- Born: 6 May 1876 Churchstoke, Wales
- Died: 12 July 1968 (aged 92) Artarmon, Sydney, Australia
- Education: Derby Central School of Art
- Occupation: art lecturer
- Known for: influence on art in Australia

= May Marsden =

Australian artist and educationist

May Marsden (6 May 1876 – 12 July 1968) was an Australian artist and educationist who was born in Wales. She lectured at the Sydney Teachers' College and she is credited with changing the way art was taught to secondary students. She encouraged that they should be innovative and more conservative approaches were discouraged.

==Life==
Marsden was born in Churchstoke in what was then Monmouthshire which is just in Wales. She began her artistic training at Wirksworth, under Fred Simmonds, and continued it in the Derby Central School of Art. She then qualified as a teacher at Kensington's Royal College of Art. She was teaching girls in Liverpool and she exhibited her paintings there. She also showed then in Leicester and Derby.

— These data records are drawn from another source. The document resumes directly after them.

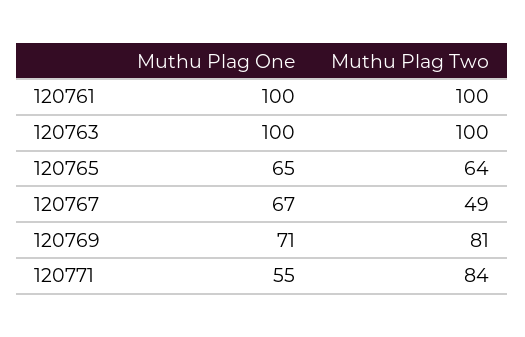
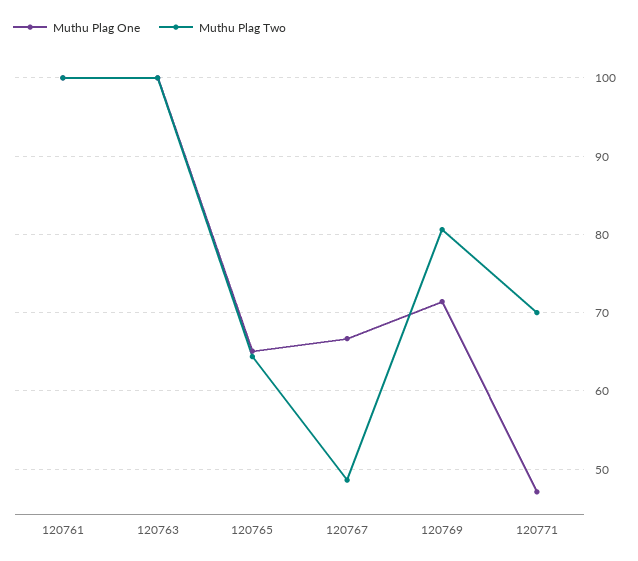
Muthu Plag One, 120771: 55 -> 47
Muthu Plag Two, 120771: 84 -> 70

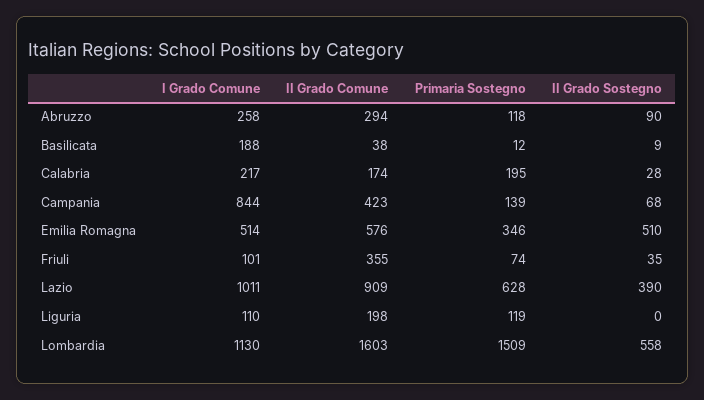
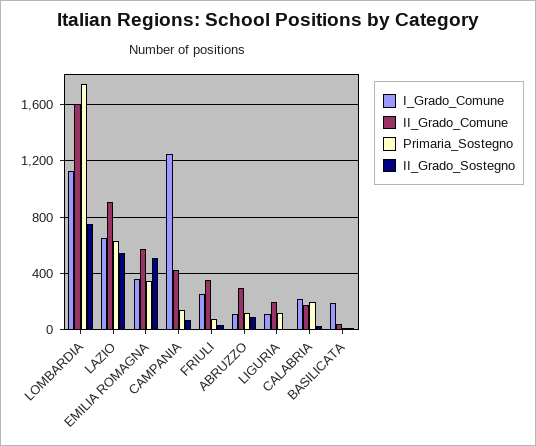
I Grado Comune, Abruzzo: 258 -> 100
I Grado Comune, Campania: 844 -> 1250
I Grado Comune, Emilia Romagna: 514 -> 350
I Grado Comune, Friuli: 101 -> 250
I Grado Comune, Lazio: 1011 -> 650
II Grado Sostegno, Lazio: 390 -> 550
Primaria Sostegno, Lombardia: 1509 -> 1750
II Grado Sostegno, Lombardia: 558 -> 750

In 1913 she and her parents emigrated to Australia. She was employed at the new Sydney Teachers' College by the Scottish born academic Alexander Mackie as an art lecturer. The Australian Watercolour Institute was formed and their first exhibition was in 1924 and she exhibited with them. Some of her drawings from 1929 are in the New South Wales Art Gallery and the watercolour "Magnolias".

She was an inspiring teacher believing that artists need to be left alone. She gained a name for teaching children art by not teaching them. She filled the corridors of Sydney Teachers' College with copies of paintings by the great masters and prints of contemporary work including that of Eleonore Lange. She enjoyed the support of Mackie in her approach although some thought her eccentric. She ran a sketching club and she would persuade her students to gather around a piece of art in the corridor where she would inform and entertain them. One of her earliest students was Portia Mary Bennett and a later student was the surrealist James Gleeson. She persuaded him to switch from poetry to art to explore his hatred of fascism as the war came to Australia.

Marsden is credited with changing the way that art was taught to secondary students. Historically there had been a very conservative approach but Marsden inspired teachers to encourage innovation in their students. She was employed by the Sydney Teachers' College until 1941. Marsden died in 1968 in her home in the Sydney suburb of Artarmon.